En juillet 1938, la Mostra de Venise, première compétition internationale dédiée au 7e art, rassemble les grands pays producteurs de cinéma de l’avant-guerre.
Le jour du palmarès, l’unanimité se fait autour d’un film américain, mais sous la pression d’Hitler, c’est finalement le documentaire de propagande nazie « Les Dieux du stade » de Leni Riefenstahl qui reçoit la plus haute distinction, nommée « Coupe Mussolini »
La décision suscite un tollé et, dans le train qui le ramène en France, le diplomate Philippe Erlanger envisage d’organiser une manifestation en remplacement de la Mostra, afin de créer un festival libre pour le monde entier.
D’origine juive espagnole, Philippe Erlanger appartient à la famille Camondo, une lignée notamment connue pour sa collection d’art, qu’elle a offerte à l’Etat français. Le Musée d’Art et d’Histoire du Judaïsme lui a d’ailleurs consacré une exposition en 2009, intitulée « La Splendeur des Camondo ».
Critique d’art, journaliste et écrivain, Philippe Erlanger sera le premier délégué général du Festival de Cannes (1946-1951) et restera président d’honneur du festival jusqu’à sa mort en 1987. En 1956, il fait retirer le film « Nuit et Brouillard » d’Alain Resnais de la sélection pour ne pas heurter l’Allemagne fédérale.
Jean Zay, alors ministre de l’Education nationale, soutient l’idée selon laquelle L’Europe doit se doter d’un festival de cinéma où l’art ne serait pas influencé par les manoeuvres politiques. En juin 1939, les médias annoncent officiellement la création d’un Festival de cinéma en France.

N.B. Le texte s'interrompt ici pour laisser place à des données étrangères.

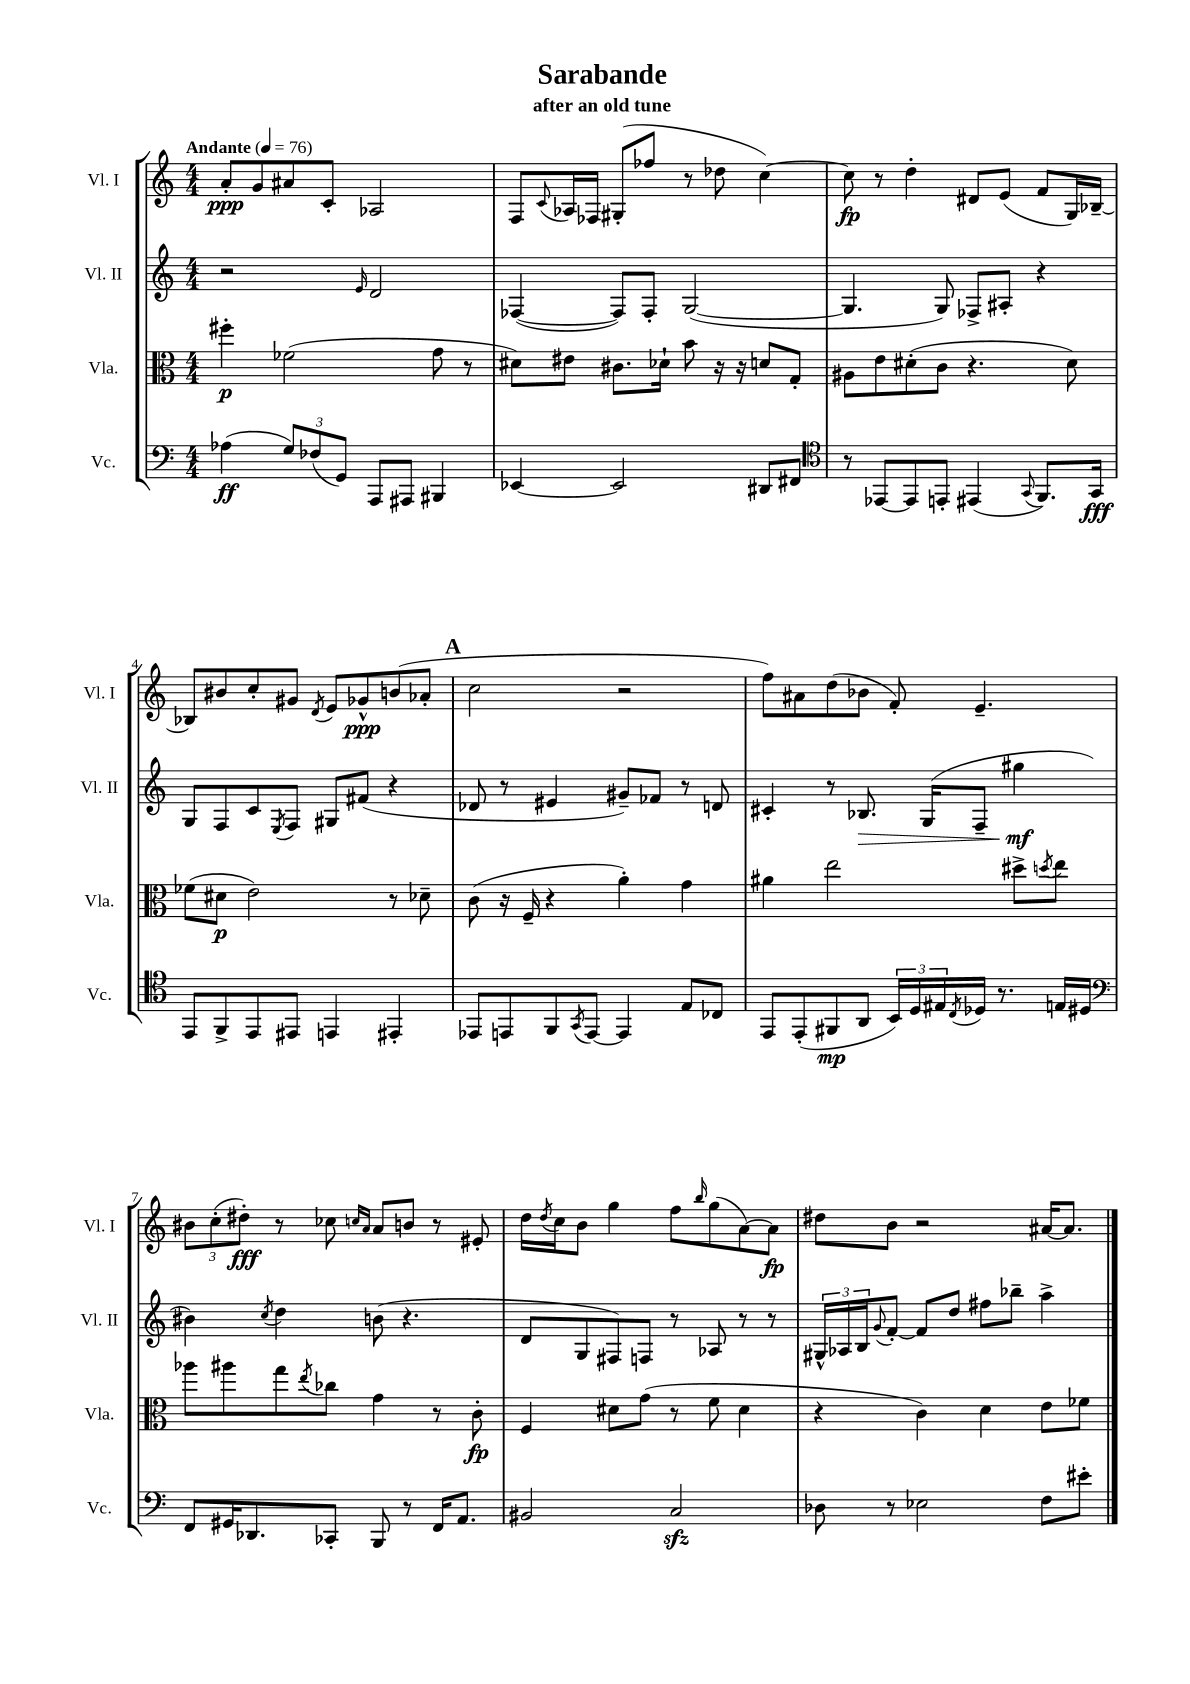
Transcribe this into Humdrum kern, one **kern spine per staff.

**kern	**dynam	**kern	**dynam	**kern	**dynam	**kern	**dynam
*part4	*part4	*part3	*part3	*part2	*part2	*part1	*part1
*staff4	*staff4	*staff3	*staff3	*staff2	*staff2	*staff1	*staff1
*I"Vc.	*	*I"Vla.	*	*I"Vl. II	*	*I"Vl. I	*
*I'Vc.	*	*I'Vla.	*	*I'Vl. II	*	*I'Vl. I	*
*clefF4	*	*clefC3	*	*clefG2	*	*clefG2	*
*k[]	*	*k[]	*	*k[]	*	*k[]	*
*M4/4	*	*M4/4	*	*M4/4	*	*M4/4	*
*MM76	*	*MM76	*	*MM76	*	*MM76	*
=1	=1	=1	=1	=1	=1	=1	=1
!	!	!	!	!	!	!LO:TX:a:B:t=Andante	!
(4A-X\	ff	4ff#X'\	p	2r	.	8a'/L	ppp
.	.	.	.	.	.	8g/	.
12G/L)	.	(2f-X\	.	.	.	8a#X/	.
(12F-X/	.	.	.	.	.	.	.
.	.	.	.	.	.	8c'/J	.
12GG/J)	.	.	.	.	.	.	.
.	.	.	.	16qqe/	.	.	.
8AAA/L	.	.	.	2d/	.	2A-X/	.
8AAA#X/J	.	.	.	.	.	.	.
4BBB#X/	.	8g\	.	.	.	.	.
.	.	8r	.	.	.	.	.
=2	=2	=2	=2	=2	=2	=2	=2
[4EE-X/	.	8d#X\L)	.	([4F-X/	.	8F/L	.
.	.	.	.	.	.	8qqc/	.
.	.	8e#X\J	.	.	.	16A-X/L	.
.	.	.	.	.	.	16F-X/JJ	.
2EE-/]	.	8.c#X\L	.	8F-/L])	.	(8G#X'/L	.
.	.	.	.	8F-'/J	.	8ff-X/J	.
.	.	16d-X`\Jk	.	.	.	.	.
.	.	8b\	.	([2G/	.	8r	.
.	.	16r	.	.	.	8dd-X\	.
.	.	16r	.	.	.	.	.
8DD#X/L	.	8dn/L	.	.	.	[4cc\)	.
8FF#X/J	.	8G'/J	.	.	.	.	.
=3	=3	=3	=3	=3	=3	=3	=3
*clefC4	*	*	*	*	*	*	*
8r	.	8A#X\L	.	4.G/]	.	8cc\]	fp
[8EE-X/L	.	8e\	.	.	.	8r	.
8EE-/]	.	(8d#X'\	.	.	.	4dd'\	.
8EEn'/J	.	8c\J	.	8G/)	.	.	.
(4EE#X/	.	4.r	.	8F-X^/L	.	8d#X/L	.
.	.	.	.	8A#X'/J	.	(8e/J	.
8qqGG/	.	.	.	.	.	.	.
8.FF/L)	.	.	.	4r	.	8f/L	.
.	.	8d#\)	.	.	.	16G/L)	.
16GG/Jk	fff	.	.	.	.	[16B-X~/JJ	.
!!LO:LB:g=z
=4	=4	=4	=4	=4	=4	=4	=4
8EE/L	.	(8f-X\L	.	8G/L	.	8B-X/L]	.
8FF^/	.	8d#X\J	p	8F/	.	8b#X/	.
8EE/	.	2e\)	.	8c/	.	8cc'/	.
.	.	.	.	8qE/	.	.	.
8EE#X/J	.	.	.	8F/J	.	8g#X/J	.
.	.	.	.	.	.	8qd/	.
4EEn/	.	.	.	8G#X/L	.	8e/L	.
.	.	.	.	(8f#X/J	.	8g-X^^/	ppp
4EE#X'/	.	8r	.	4r	.	(8bn/	.
.	.	8d-X~\	.	.	.	8a-X'/J	.
!!LO:REH:place=s1:t=A
=5	=5	=5	=5	=5	=5	=5	=5
8EE-X/L	.	(8c\	.	8d-X/	.	2cc\	.
8EEn/	.	16r	.	8r	.	.	.
.	.	16F~/	.	.	.	.	.
8FF/	.	4r	.	4e#X/	.	.	.
8qGG/	.	.	.	.	.	.	.
[8EE/J	.	.	.	.	.	.	.
4EE/]	.	4a'\)	.	8g#X~/L)	.	2r	.
.	.	.	.	8f-X/J	.	.	.
8E/L	.	4g\	.	8r	.	.	.
8C-X/J	.	.	.	8dn/	.	.	.
=6	=6	=6	=6	=6	=6	=6	=6
8EE/L	.	4a#X\	.	4c#X'/	.	8ff\L)	.
(8EE'/	.	.	.	.	.	8a#X\	.
8FF#X/	mp	2ee\	.	8r	.	(8dd\	.
!	!	!	!	!	!LO:HP:b	!	!
8AA/J	.	.	.	8.B-X/	>	8b-X\J	.
24BB/LL)	.	.	.	.	.	8f'/)	.
24D/	.	.	.	.	.	.	.
.	.	.	.	(16G/KL	.	.	.
24E#X/	.	.	.	.	.	.	.
8qC/	.	.	.	.	.	.	.
16D-X/JJ	.	.	.	8F~/J	.	4.e~/	.
8.r	.	.	.	.	.	.	.
.	.	8dd#X^\L	.	4gg#X\	mf	.	.
.	.	8qddn/	.	.	.	.	.
16En/LL	.	8ee\J	.	.	.	.	.
16D#X/JJ	.	.	.	.	.	.	.
.	.	.	.	.	]	.	.
!!LO:LB:g=z
=7	=7	=7	=7	=7	=7	=7	=7
*clefF4	*	*	*	*	*	*	*
8FF/L	.	8aa-X\L	.	4b#X\)	.	12b#X\L	.
.	.	.	.	.	.	(12cc'\	.
16GG#X/K	.	8aa#X\	.	.	.	.	.
.	.	.	.	.	.	12dd#X'\J)	fff
8.DD-X/	.	.	.	.	.	.	.
.	.	.	.	8qcc/	.	.	.
.	.	8gg\	.	4dd\	.	8r	.
.	.	8qee/	.	.	.	.	.
8CC-X'/J	.	8cc-X\J	.	.	.	8cc-X\	.
.	.	.	.	.	.	16qqccn/LL	.
.	.	.	.	.	.	16qqa/JJ	.
8BBB/	.	4g\	.	(8bn\	.	8a/L	.
8r	.	.	.	4.r	.	8bn/J	.
16FF/KL	.	8r	.	.	.	8r	.
8.AA/J	.	.	.	.	.	.	.
.	.	8c'\	fp	.	.	8e#X'/	.
=8	=8	=8	=8	=8	=8	=8	=8
2BB#X/	.	4F/	.	8d/L	.	16dd\LL	.
.	.	.	.	.	.	8qdd/	.
.	.	.	.	.	.	16cc\J	.
.	.	.	.	8G/	.	8b\J	.
.	.	8d#X\L	.	8F#X/)	.	4gg\	.
.	.	(8g\J	.	8Fn/J	.	.	.
2Czz/	.	8r	.	8r	.	8ff\L	.
.	.	.	.	.	.	16qqbb/	.
.	.	8f\	.	8A-X/	.	(8gg\	.
.	.	4d#\	.	8r	.	[8a\)	.
.	.	.	.	8r	.	8a\J]	fp
=9	=9	=9	=9	=9	=9	=9	=9
8D-X\	.	4r	.	24G#X^^/LL	.	8dd#X\L	.
.	.	.	.	24A-X/	.	.	.
.	.	.	.	24B/J	.	.	.
.	.	.	.	8qqg/	.	.	.
8r	.	.	.	[8f'/J	.	8b\J	.
2E-X\	.	4c\)	.	8f/L]	.	2r	.
.	.	.	.	8dd/J	.	.	.
.	.	4d\	.	8ff#X\L	.	.	.
.	.	.	.	8bb-X~\J	.	.	.
8F\L	.	8e\L	.	4aa^\	.	[16a#X/KL	.
.	.	.	.	.	.	8.a#/J]	.
8e#X'\J	.	8f-X\J	.	.	.	.	.
==	==	==	==	==	==	==	==
*-	*-	*-	*-	*-	*-	*-	*-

Ministre de l’Education nationale et des Beaux-Arts sous le Front populaire, Jean Zay fut aux avant-postes du combat antifasciste, modernisa le système scolaire français et créa plusieurs institutions culturelles majeurs. Arrêté à l’été 1940 pour avoir voulu rejoindre l’Afrique du Nord, il fut assassiné par trois miliciens en juin 1944.
Son père, Léon Zay, était issu d’une famille juive originaire de Metz. Il fut élevé dans la foi protestante, mais devint cependant la cible notoire de la campagne antisémite durant la guerre, qui appela à la condamnation à mort du « juif Jean Zay », en raison de ses origines juives et de son rôle de ministre du Front populaire.
Le 1er septembre, date prévue de l’inauguration du Festival, les troupes allemandes envahissent la Pologne. Le 3 septembre, la guerre est déclarée et la mobilisation générale lancée : le Festival ne peut commencer.
Il faudra attendre 1946, au sortir de la guerre, pour que le projet du Festival de Cannes se concrétise enfin dans une toute première édition qui s’ouvre le 20 septembre.